The UNIDROIT Principles, created for cross-border B2B contracts, are smooth to work with. I have been using them close to 15 years on a regular basis in a multitude of contexts: (i) for civil law clients and for common law clients; (ii) for my own law firm’s client contracts when we are instructed by foreign clients or by an international organisation, or for contracts with international cooperation partners from other jurisdictions; (iii) for small and mid-size clients and for large clients listed on the German DAX stock market. For example, when offering sub-contracts for a large construction project to a variety of potential sub-contractors from different jurisdictions, the client offers them a choice between German law from its home jurisdiction and the choice of the UNIDROIT Principles. (iv) I have chosen the UNIDROIT Principles as the applicable contractual regimes, with or without adaptations. I have used them as a check-list. I have implemented individual rules, e.g. on hardship, as templates. (v) I have also used the UNIDROIT Principles as an arbitrator interpreting a clause choosing the general principles of law, or as counsel arguing before arbitration tribunals and even before German national courts (in order to demonstrate that a certain interpretation of German domestic law would best fit the international spirit of a given contract).
As with many legal topics, the devil lies in the details. For example, in case of non-performance, the UNIDROIT Principles provide a number of pragmatic options to both the obligor and the obligee (as defined in Art. 1.11) to cope with the situations, see e.g. Art. 7.1.4 for the non-performing obligor or Arts. 7.2.1-7.2.5 for the obligee.

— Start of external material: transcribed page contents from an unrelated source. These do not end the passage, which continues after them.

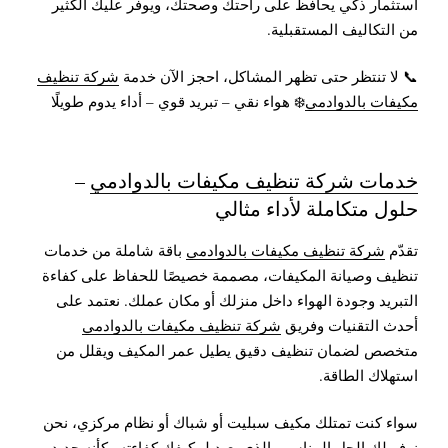
استثمار ذكي يحافظ على راحتك وصحتك، ويوفر عليك الكثير
من التكاليف المستقبلية.
📞 لا تنتظر حتى تظهر المشاكل، احجز الآن خدمة
شركة تنظيف
مكيفات بالدوادمي
❄️ هواء نقي – تبريد قوي – أداء يدوم طويلًا
خدمات شركة تنظيف مكيفات بالدوادمي
–
حلول متكاملة لأداء مثالي
تقدّم
شركة تنظيف مكيفات بالدوادمي
باقة شاملة من خدمات
تنظيف وصيانة المكيفات، مصممة خصيصًا للحفاظ على كفاءة
التبريد وجودة الهواء داخل منزلك أو مكان عملك. نعتمد على
أحدث التقنيات وفريق
شركة تنظيف مكيفات بالدوادمي
متخصص لضمان تنظيف دقيق يطيل عمر المكيف ويقلل من
استهلاك الطاقة.
سواء كنت تمتلك مكيف سبليت أو شباك أو نظام مركزي، نحن
نوفر لك الحل المناسب الذي يعيد لمكيفك كفاءته وكأنه جديد.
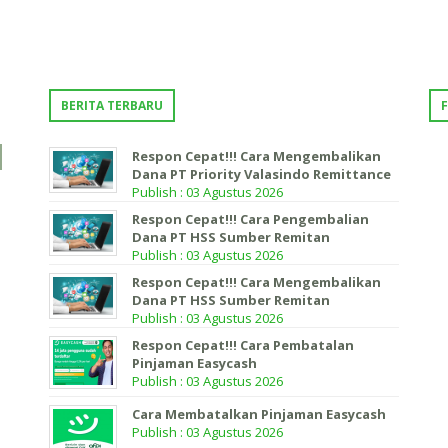
BERITA TERBARU
Respon Cepat!!! Cara Mengembalikan
Dana PT Priority Valasindo Remittance
Publish : 03 Agustus 2026
Respon Cepat!!! Cara Pengembalian
Dana PT HSS Sumber Remitan
Publish : 03 Agustus 2026
Respon Cepat!!! Cara Mengembalikan
Dana PT HSS Sumber Remitan
Publish : 03 Agustus 2026
Respon Cepat!!! Cara Pembatalan
Pinjaman Easycash
Publish : 03 Agustus 2026
Cara Membatalkan Pinjaman Easycash
Publish : 03 Agustus 2026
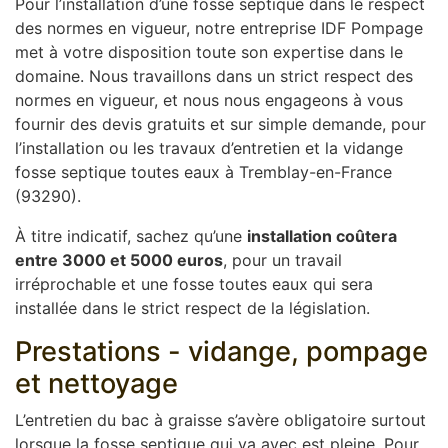
Pour l’installation d’une fosse septique dans le respect
des normes en vigueur, notre entreprise IDF Pompage
met à votre disposition toute son expertise dans le
domaine. Nous travaillons dans un strict respect des
normes en vigueur, et nous nous engageons à vous
fournir des devis gratuits et sur simple demande, pour
l’installation ou les travaux d’entretien et la vidange
fosse septique toutes eaux à Tremblay-en-France
(93290).
À titre indicatif, sachez qu’une
installation coûtera
entre 3000 et 5000 euros
, pour un travail
irréprochable et une fosse toutes eaux qui sera
installée dans le strict respect de la législation.
Prestations - vidange, pompage
et nettoyage
L’entretien du bac à graisse s’avère obligatoire surtout
lorsque la fosse septique qui va avec est pleine. Pour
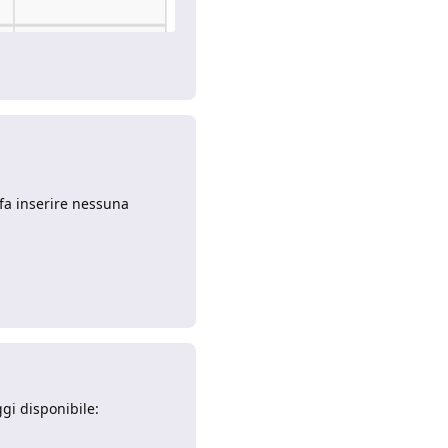
Rispondi
fa inserire nessuna
Rispondi
gi disponibile:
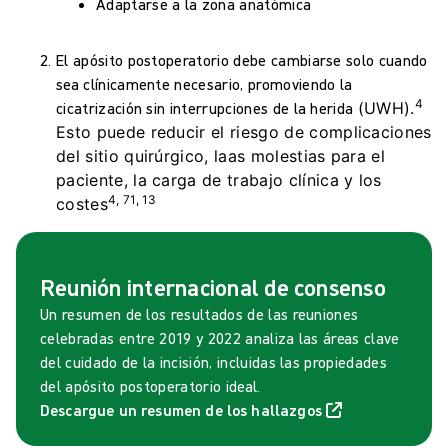
Adaptarse a la zona anatómica
El apósito postoperatorio debe cambiarse solo cuando
sea clínicamente necesario, promoviendo la
4
cicatrización sin interrupciones de la herida
(UWH).
Esto puede reducir el riesgo de complicaciones
del sitio quirúrgico, laas molestias para el
paciente, la carga de trabajo clínica y los
4, 71, 13
costes
Reunión internacional de consenso
Un resumen de los resultados de las reuniones
celebradas entre 2019 y 2022 analiza las áreas clave
del cuidado de la incisión, incluidas las propiedades
del apósito postoperatorio ideal.
Descargue un resumen de los hallazgos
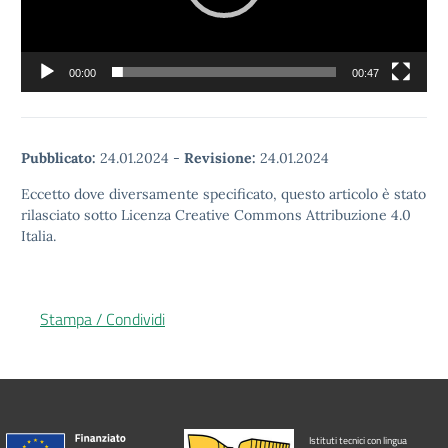
00:00
00:47
Pubblicato:
24.01.2024
-
Revisione:
24.01.2024
Eccetto dove diversamente specificato, questo articolo è stato
rilasciato sotto Licenza Creative Commons Attribuzione 4.0
Italia.
Stampa / Condividi
Istituti tecnici con lingua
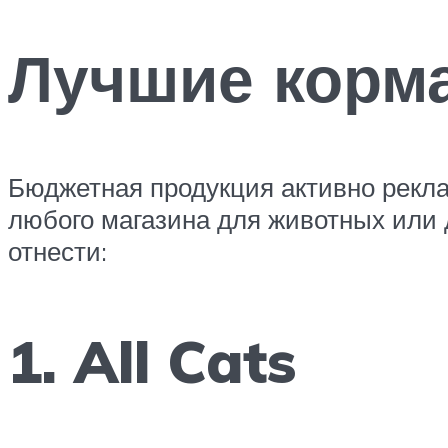
Лучшие корм
Бюджетная продукция активно рекла
любого магазина для животных или 
отнести:
1. All Cats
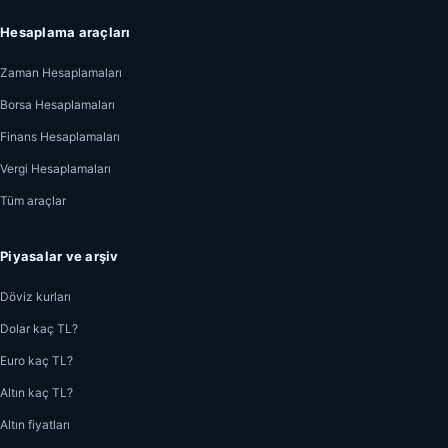
Hesaplama araçları
Zaman Hesaplamaları
Borsa Hesaplamaları
Finans Hesaplamaları
Vergi Hesaplamaları
Tüm araçlar
Piyasalar ve arşiv
Döviz kurları
Dolar kaç TL?
Euro kaç TL?
Altın kaç TL?
Altın fiyatları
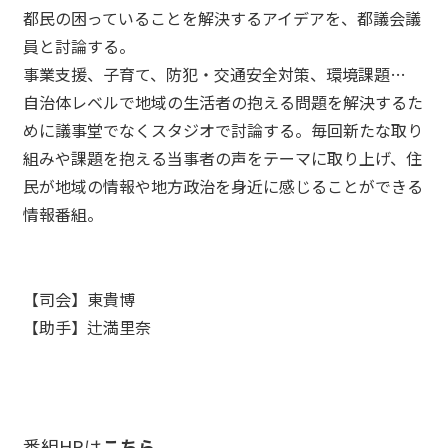
都民の困っていることを解決するアイデアを、都議会議
員と討論する。
事業支援、子育て、防犯・交通安全対策、環境課題…
自治体レベルで地域の生活者の抱える問題を解決するた
めに議事堂でなくスタジオで討論する。毎回新たな取り
組みや課題を抱える当事者の声をテーマに取り上げ、住
民が地域の情報や地方政治を身近に感じることができる
情報番組。
【司会】東貴博
【助手】辻満里奈
番組HPは
こちら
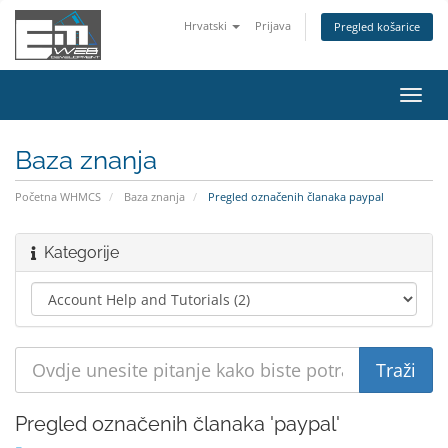
Hrvatski
Prijava
Pregled košarice
Preba
navig
Baza znanja
Početna WHMCS
Baza znanja
Pregled označenih članaka paypal
Kategorije
Pregled označenih članaka 'paypal'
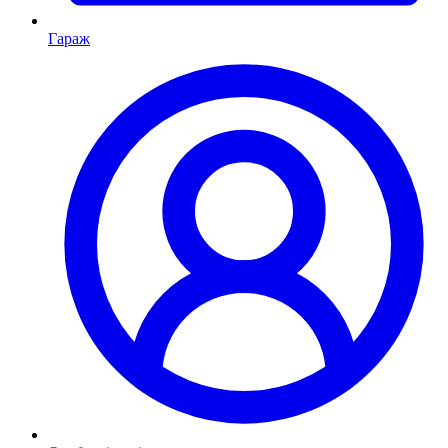
Гараж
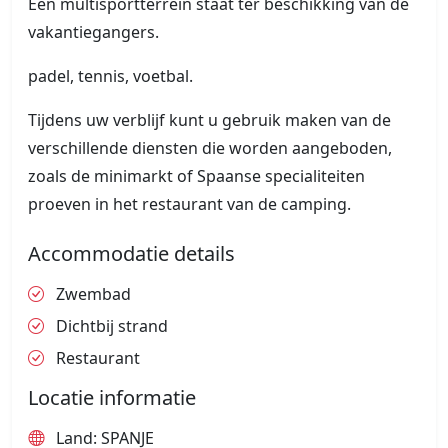
Een multisportterrein staat ter beschikking van de
vakantiegangers.
padel, tennis, voetbal.
Tijdens uw verblijf kunt u gebruik maken van de
verschillende diensten die worden aangeboden,
zoals de minimarkt of Spaanse specialiteiten
proeven in het restaurant van de camping.
Accommodatie details
Zwembad
Dichtbij strand
Restaurant
Locatie informatie
Land: SPANJE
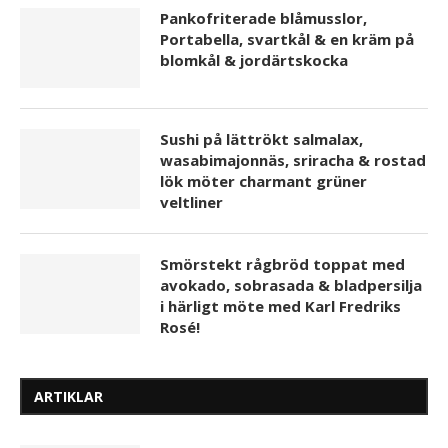
Pankofriterade blåmusslor,
Portabella, svartkål & en kräm på
blomkål & jordärtskocka
Sushi på lättrökt salmalax,
wasabimajonnäs, sriracha & rostad
lök möter charmant grüner
veltliner
Smörstekt rågbröd toppat med
avokado, sobrasada & bladpersilja
i härligt möte med Karl Fredriks
Rosé!
ARTIKLAR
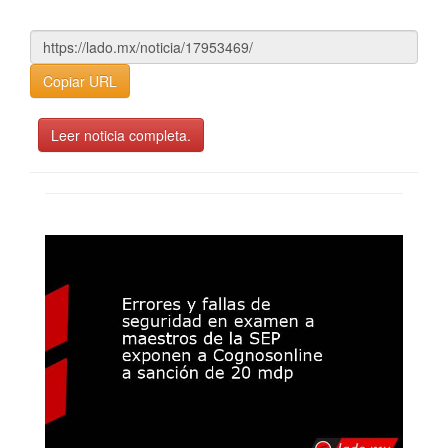
Copiar URL
Leer noticia completa.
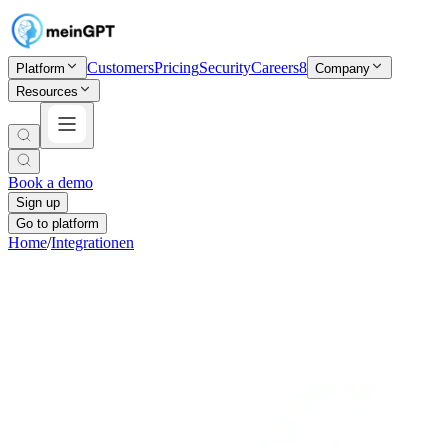
Customers
Pricing
Security
Careers
8
Platform
Company
Resources
Book a demo
Sign up
Go to platform
Home
/
Integrationen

With this background, the UNIDROIT Principles are an important instrument for all international practitioners although the Principles themselves are not part of many law school curriculums , at least not at any advanced level. An article-by-article commentary provides a useful tool in working with the UNIDROIT Principles and navigating through the myriad of options which they offer to the drafting of contracts, advising businesses and resolving disputes (once there is a dispute governed by the UNIDROIT Principles). Based on my personal work experience with the UNIDROIT Principles (as well as my experience in participating in the discussions of the Working Group of UNIDROIT for several years, as an official observer), I decided to write exactly such an article-by-article commentary (Eckart Brödermann, UNIDROIT Principles of International Commercial Contracts, an article-by-article commentary, published by Wolters Kluwer in 2018, 529 pages). For each rule, I have concentrated on its background, summarized its practical requirements, defined its limits and strived to present options to its application, as appropriate under the given circumstances. Over a period of two years, this made me realise the brilliance of the UNIDROIT Principles and the coherence of the many bridges built between different approaches to so many contractual subjects, many of them so sophisticated that there is usually no budget to spend time on them during the average cross-border contract negotiation.
The article-by-article commentary is a format which has a long standing tradition in civil law. It functions well also for the interpretation of written soft law.
From a business perspective, the use of the UNIDROIT Principles can save time and money in many situations. The commentary is aimed at providing a convenient tool to navigate through the UNIDROIT system.